Turns out that snagging a Starbucks sandwich for a quick bite simply will not do -- at least if you're in New York.
A new study released Thursday found that business travelers in New York City are abandoning Starbucks in favor of a meal from Seamless, the food delivery website and app.
"[Seamless is] aggregating a lot of the meal traffic," said Robert Neveu, CEO of Certify, which manages business traveler accounts and published the study.
The study examined data from over 6 million transactions in the last quarter, looking at expenses from businesses large and small.
Neveu said business travelers want something that's convenient, fast, of reasonable quality and within their budget. Enter Seamless, which allows customers to search for food by cuisine, price and rating.
The app's popularity with the hotel-bound set is consistent with a recent report by Seamless' parent company GrubHub (. That data suggest hotel takeout orders have increased 125% across the country over the last three years. )
While Seamless doesn't specifically reach out to business travelers, it's useful for that breed of traveler because "companies utilize Seamless corporate accounts to streamline food expenses," according to GrubHub CEO Matt Maloney.
"Travelers have access to wide variety of options that hotel room service can't match -- all without having to pick up the phone," Maloney said.
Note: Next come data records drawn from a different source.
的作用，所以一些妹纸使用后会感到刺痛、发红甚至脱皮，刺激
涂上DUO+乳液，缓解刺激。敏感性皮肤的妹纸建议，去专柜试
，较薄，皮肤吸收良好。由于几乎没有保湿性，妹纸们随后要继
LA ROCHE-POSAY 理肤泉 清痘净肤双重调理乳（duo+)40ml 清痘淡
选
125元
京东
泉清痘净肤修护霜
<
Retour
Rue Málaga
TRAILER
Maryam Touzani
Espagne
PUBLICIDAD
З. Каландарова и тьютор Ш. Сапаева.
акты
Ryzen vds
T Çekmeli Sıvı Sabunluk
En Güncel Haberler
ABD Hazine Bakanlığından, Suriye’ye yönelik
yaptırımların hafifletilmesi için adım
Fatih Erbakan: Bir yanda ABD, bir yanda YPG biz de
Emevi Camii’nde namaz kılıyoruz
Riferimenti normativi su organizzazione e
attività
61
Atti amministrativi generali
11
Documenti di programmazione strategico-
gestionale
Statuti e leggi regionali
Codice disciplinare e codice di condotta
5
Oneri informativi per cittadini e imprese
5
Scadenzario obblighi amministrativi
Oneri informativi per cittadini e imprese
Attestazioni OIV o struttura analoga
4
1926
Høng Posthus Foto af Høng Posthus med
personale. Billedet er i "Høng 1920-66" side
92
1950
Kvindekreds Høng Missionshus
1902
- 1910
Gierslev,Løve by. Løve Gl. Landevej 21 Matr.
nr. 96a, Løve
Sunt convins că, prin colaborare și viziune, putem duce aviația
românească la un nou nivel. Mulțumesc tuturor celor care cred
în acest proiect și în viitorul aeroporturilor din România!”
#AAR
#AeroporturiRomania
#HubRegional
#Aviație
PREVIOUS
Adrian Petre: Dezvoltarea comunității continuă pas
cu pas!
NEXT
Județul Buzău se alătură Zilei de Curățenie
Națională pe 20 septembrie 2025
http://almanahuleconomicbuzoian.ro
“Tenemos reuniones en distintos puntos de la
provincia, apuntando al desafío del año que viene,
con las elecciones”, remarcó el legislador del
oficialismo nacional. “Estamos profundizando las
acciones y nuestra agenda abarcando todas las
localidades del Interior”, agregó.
That's not good news for traditional room service, which has seen a revenue hit of 9.5% in recent years, according to data from PFK Hospitality Research.
And Seamless seems to be gathering steam. GrubHub announced quarterly earnings on Thursday, posting record revenues of $60 million and 48% growth.
Though Starbucks ( lost its top spot in New York City, which it held since last year, it's still the most-expensed food vendor in the country for business travelers, who spend an average of $10 per visit. The coffee chain is ranked just above McDonald's and Subway overall. Seamless, on the other hand, isn't even in the top 25 vendors on the national scene. )
"Their client base is clearly concentrated on the NYC marketplace," Neveu said.
The survey also found that the top city for business travelers was Chicago, followed closely by Houston. New York came in third, but also has the distinction of being the priciest city for dinner, with an average meal costing $71.